Courtesy of Bombardier

Bombardier wins the Crossrail train provision and maintenance contract

Published: 17th February 2014

Transport for London awards Billion pound deal - but was there a real competition?

Europe’s largest construction project, Crossrail, has just passed the half-way stage in construction terms and the next milestone is the procurement of the new trains to run along the line. Transport for London (TfL) and The Department for Transport (DfT) have announced that the trains will be provided by the Canadian company, Bombardier whose UK train building facility at Derby dates back to Victorian times.

The contract includes provision of the trains plus the construction of a new depot at Old Oak Common plus a 32 year maintenance contract which has tough availability levels to meet for the fleet of 65 trains. The new depot in west London at Old Oak Common will employ an estimated 244 jobs plus 16 apprenticeships and once operational will employ 80 more jobs.

They said:

Dr. Francis Paonessa, Managing Director, Bombardier Transportation UK, said: “We are absolutely delighted to have been recommended as the winning bidder for the Crossrail rolling stock and depot contract and look forward to closing the contract with the customer.

This is a resounding endorsement of our proposed BOMBARDIER AVENTRA train for Crossrail, which has proudly been designed and developed in the UK as an iconic and world-technology leading train for London. We are the world leader in rail transportation.

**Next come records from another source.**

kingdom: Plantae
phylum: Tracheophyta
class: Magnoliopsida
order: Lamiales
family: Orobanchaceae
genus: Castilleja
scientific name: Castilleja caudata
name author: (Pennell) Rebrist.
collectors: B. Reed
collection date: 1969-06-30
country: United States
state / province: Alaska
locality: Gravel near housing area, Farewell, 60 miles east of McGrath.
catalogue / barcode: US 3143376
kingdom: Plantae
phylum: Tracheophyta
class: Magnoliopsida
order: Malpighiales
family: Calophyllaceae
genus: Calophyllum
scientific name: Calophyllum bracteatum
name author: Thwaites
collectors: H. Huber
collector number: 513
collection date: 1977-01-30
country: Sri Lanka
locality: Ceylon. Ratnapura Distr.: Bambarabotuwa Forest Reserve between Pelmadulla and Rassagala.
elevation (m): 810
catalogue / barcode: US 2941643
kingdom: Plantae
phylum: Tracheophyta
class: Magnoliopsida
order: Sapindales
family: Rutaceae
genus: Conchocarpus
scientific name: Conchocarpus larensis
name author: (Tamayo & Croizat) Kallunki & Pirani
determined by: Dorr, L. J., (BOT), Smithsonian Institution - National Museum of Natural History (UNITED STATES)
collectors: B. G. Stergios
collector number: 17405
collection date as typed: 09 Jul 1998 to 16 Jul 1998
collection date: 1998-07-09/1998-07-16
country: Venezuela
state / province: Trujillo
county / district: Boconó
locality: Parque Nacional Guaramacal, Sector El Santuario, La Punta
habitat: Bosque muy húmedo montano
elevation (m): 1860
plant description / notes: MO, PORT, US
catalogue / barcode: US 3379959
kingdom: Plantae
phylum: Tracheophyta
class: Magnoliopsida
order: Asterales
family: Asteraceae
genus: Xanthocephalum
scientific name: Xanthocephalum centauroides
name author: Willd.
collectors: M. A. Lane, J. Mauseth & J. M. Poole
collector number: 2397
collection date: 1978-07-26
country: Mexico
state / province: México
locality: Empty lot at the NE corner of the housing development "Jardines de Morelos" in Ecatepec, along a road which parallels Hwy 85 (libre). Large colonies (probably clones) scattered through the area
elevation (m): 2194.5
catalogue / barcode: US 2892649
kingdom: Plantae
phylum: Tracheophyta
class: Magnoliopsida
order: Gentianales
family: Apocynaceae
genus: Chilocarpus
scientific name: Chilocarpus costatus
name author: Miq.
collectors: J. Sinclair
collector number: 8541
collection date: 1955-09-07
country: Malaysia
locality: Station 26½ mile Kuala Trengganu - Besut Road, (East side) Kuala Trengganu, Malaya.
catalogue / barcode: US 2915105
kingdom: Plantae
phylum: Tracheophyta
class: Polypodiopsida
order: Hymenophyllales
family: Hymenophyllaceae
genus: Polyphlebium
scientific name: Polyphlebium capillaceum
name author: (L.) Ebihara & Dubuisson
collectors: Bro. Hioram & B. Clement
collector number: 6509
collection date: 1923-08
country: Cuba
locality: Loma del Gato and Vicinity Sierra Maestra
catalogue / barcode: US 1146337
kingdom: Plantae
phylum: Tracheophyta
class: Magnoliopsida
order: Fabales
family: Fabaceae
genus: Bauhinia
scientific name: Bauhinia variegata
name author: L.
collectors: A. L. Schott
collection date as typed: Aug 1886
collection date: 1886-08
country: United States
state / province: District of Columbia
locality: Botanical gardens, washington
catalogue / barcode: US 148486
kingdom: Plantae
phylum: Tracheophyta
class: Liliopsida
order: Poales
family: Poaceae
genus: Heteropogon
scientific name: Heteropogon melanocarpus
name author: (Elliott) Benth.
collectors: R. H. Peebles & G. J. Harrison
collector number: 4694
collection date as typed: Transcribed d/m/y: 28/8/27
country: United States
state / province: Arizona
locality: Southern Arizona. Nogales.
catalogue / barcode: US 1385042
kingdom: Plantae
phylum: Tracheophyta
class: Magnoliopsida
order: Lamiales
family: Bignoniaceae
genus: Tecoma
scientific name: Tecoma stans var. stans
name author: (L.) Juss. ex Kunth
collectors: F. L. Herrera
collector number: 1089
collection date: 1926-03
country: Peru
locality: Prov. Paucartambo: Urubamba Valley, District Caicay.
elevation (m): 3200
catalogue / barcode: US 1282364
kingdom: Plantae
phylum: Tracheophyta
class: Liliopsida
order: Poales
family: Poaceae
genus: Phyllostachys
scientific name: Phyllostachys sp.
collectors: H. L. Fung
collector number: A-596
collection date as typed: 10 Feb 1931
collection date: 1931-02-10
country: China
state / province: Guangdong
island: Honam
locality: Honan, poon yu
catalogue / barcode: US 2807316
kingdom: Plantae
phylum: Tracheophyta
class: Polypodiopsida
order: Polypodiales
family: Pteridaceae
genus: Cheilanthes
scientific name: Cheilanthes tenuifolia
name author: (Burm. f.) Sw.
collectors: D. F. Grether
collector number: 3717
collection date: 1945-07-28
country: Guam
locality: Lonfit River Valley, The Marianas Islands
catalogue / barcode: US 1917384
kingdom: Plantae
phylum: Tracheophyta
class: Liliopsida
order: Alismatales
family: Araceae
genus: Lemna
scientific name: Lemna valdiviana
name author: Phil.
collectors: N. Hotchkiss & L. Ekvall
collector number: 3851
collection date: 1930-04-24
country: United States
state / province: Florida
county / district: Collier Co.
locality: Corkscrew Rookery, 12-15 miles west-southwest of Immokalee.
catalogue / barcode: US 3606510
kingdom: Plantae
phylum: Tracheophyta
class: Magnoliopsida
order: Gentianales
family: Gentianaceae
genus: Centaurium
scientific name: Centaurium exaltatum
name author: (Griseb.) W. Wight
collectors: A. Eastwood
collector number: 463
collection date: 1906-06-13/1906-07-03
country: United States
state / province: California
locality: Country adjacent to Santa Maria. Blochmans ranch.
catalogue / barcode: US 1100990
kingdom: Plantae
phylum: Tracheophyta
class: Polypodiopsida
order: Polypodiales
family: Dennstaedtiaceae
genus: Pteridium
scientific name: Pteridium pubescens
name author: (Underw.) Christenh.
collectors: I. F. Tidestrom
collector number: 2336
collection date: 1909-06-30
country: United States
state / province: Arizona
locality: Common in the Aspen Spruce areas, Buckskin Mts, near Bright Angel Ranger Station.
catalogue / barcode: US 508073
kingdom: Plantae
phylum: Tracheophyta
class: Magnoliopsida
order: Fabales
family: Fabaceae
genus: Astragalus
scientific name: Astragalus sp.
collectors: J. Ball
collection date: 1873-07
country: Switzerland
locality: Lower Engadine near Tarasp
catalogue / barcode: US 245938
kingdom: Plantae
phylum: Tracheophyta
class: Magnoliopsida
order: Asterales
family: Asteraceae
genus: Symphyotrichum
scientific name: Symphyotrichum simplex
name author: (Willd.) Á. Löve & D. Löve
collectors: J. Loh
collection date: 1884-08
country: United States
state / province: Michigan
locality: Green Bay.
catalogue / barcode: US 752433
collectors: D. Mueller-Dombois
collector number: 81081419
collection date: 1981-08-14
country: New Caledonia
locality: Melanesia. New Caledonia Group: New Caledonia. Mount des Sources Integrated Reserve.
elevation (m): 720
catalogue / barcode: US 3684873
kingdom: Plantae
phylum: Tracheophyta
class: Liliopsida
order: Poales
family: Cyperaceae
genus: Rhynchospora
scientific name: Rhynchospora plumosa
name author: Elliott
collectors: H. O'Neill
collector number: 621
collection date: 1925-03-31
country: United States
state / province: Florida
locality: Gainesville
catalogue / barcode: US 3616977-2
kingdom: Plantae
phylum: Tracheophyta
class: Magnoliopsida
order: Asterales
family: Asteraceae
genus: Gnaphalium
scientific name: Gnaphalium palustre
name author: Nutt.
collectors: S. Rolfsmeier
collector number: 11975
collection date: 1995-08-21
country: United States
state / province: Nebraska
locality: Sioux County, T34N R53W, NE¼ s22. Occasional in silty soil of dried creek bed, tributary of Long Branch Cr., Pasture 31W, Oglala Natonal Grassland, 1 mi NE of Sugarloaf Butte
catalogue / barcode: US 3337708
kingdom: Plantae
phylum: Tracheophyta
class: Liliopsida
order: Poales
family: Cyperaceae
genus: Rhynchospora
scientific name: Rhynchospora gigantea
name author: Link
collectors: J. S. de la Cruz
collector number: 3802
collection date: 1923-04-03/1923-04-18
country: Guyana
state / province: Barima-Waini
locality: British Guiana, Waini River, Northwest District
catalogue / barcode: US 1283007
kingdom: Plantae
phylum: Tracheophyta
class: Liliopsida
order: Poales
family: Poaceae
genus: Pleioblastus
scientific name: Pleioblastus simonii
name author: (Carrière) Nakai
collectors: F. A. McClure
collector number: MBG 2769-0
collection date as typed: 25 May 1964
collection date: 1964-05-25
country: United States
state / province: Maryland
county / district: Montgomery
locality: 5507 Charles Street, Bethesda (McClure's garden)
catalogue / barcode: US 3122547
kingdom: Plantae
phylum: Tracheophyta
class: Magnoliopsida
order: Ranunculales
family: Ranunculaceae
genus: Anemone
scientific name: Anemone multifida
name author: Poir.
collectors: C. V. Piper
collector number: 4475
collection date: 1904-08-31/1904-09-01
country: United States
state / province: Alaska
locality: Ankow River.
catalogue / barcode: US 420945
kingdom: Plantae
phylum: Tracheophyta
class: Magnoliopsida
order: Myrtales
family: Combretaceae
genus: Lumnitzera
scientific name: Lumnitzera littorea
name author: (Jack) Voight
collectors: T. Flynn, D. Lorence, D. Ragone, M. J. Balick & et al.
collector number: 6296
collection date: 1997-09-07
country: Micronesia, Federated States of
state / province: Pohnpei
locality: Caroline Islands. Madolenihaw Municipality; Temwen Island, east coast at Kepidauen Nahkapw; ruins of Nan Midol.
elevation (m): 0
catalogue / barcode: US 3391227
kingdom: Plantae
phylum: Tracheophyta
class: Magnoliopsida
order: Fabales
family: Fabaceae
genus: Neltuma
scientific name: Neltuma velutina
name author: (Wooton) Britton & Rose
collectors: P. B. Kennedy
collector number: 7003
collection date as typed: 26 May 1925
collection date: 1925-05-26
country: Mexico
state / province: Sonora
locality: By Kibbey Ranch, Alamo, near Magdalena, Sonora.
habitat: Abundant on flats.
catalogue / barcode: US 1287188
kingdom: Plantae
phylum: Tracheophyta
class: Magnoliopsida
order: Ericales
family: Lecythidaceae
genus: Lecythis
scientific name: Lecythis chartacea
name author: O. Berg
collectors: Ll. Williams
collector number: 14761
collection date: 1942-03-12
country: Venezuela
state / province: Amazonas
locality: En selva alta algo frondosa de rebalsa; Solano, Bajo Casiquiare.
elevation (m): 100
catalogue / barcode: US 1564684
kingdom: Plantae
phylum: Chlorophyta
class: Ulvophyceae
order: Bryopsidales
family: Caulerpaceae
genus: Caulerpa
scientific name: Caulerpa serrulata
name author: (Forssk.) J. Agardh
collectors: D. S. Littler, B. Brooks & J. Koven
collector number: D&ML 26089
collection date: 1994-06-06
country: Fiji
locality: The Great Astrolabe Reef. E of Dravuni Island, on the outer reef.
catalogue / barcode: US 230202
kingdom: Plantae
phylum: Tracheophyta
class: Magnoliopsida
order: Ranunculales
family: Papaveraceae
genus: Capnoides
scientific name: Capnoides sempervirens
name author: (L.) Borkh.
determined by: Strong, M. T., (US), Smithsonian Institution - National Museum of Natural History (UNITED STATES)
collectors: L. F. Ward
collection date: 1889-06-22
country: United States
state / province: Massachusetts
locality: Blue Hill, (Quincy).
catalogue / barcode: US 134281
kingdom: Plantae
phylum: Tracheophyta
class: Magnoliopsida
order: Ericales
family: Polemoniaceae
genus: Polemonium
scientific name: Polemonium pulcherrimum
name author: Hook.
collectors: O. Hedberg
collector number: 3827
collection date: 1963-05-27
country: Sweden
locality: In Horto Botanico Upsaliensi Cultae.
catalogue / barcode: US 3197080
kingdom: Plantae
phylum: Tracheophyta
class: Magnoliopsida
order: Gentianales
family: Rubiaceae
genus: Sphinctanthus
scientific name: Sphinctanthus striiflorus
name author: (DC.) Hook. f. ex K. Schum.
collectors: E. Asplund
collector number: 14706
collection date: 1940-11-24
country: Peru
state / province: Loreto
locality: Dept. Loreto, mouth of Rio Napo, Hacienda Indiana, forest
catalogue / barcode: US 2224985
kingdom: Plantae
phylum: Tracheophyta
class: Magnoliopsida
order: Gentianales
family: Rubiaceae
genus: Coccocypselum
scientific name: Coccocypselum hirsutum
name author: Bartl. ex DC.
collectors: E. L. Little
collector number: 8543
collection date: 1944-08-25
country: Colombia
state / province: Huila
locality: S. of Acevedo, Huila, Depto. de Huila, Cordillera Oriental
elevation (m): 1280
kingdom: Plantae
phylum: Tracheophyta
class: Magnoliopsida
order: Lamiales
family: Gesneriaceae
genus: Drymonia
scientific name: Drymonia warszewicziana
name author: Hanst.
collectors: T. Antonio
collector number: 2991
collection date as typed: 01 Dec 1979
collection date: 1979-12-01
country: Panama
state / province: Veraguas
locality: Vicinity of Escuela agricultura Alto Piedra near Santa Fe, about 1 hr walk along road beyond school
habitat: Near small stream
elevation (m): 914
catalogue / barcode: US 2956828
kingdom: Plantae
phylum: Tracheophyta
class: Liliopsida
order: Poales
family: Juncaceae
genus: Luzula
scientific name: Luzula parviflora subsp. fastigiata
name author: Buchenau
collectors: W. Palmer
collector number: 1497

Today’s decision is a credit to the efforts of our entire workforce in the UK, including our 1,600 strong Derby-based design, engineering and manufacturing team who form a global centre of excellence for the rail industry, as well as our outstanding maintenance teams who support train operators right across the country and particularly in London as demonstrated during the London 2012 Olympics.”

Business Secretary Vince Cable said the decision gave the Midlands a "great boost" and represented a "real vote of confidence in British manufacturing". "The government has been working hard with industry to support the UK rail supply chain to maximise growth opportunities through contracts like this."

Labour MP for Derby South, Margaret Beckett, said after Thameslink, Bombadier's workers were "very much put on their mettle". Everybody was devastated by the Thameslink decision, but they have really got stuck in and proved that they are the right people to have this contract, which I have no doubt they are."


Mr Cable’s brief statement hides the fact that Siemens pulled out of the competition having a full order book and they said that they were not sure they could manage another large contract in the timescales. Hitachi are fully stretched building the Inter City Express Trains in a multi-billion pound deal so this in reality, only left Bombardier as a serious contender for the Crossrail contract.

The political furore that followed the larger Thameslink contract going to Siemens in 2011 with the risk that Bombardier Works at Derby was under threat as a result brought politics into play. The labour Government awarded the IEP contract to Hitachi but stipulated that the trains were built in the UK, but the next Government awarded the Siemens Thameslink contract but allowed the trains to be built in Germany. The other bidders were the Spanish manufacturer, CAF who have yet to make a breakthrough into the UK train supply market and Alstom who withdrew after having a disastrous venture into the UK train supply industry.

Mainland European countries have a record of awarding their train contracts to manufacturers based in their country despite EU procurement rules and following these other countries’ strategy may have been followed with the Crossrail order with a looser interpretation of the guidelines.

Much has rightly been made of establishing Apprentice Schools and the effect on the local economy via local supply chain management and these factors are thought to have played their part in the contract award.

The DfT estimate that this contract would support 760 manufacturing jobs and 80 apprenticeships and in addition, up to 340 new jobs will be created with an estimated 74% of the amount spent on the contract would be within the UK. The European Investment Bank has offered a £500 million loan to TfL to help finance the trains.

The train itself

Each of the 65 trains, designated as a Class 345, will be 200 metres long and their nine car formation will be able to carry 1500 passengers and as with the Derby built tube stock feature walk-through carriages and provide real-time travel information. There is an option for another 18 trains if required.

The trains will start running in May 2017 between Liverpool Street to Shenfield and then a year later they will run the Heathrow Connect trains from Paddington to Heathrow. The gradual introduction spreads in December 2018 between Paddington and Abbey Wood through central London before the full service starts a year later from Maidenhead.

Derby 175

The contract award was celebrated at the Derby Rail Forum’s 21st anniversary celebration at the House of Commons and hosted by Milton Keynes MP, Iain Stewart who is the Principle Private Secretary to the Transport Secretary Patrick McCloughlin.

There was some irony as Mr Stewart had to deliver his bosses speech extoling the virtues of Derby and its 175th anniversary when his local Railway Works celebrated its 175th anniversary in 2013. The battle for the Apprentice School is on between Derby and Wolverton, a rivalry that goes back 150 years ago!

But whatever the rivalry, train manufacturing remains in Derby but it was a close call as the end of the 1395 Underground Sub-surface line train carriage building contracts are in sight next year.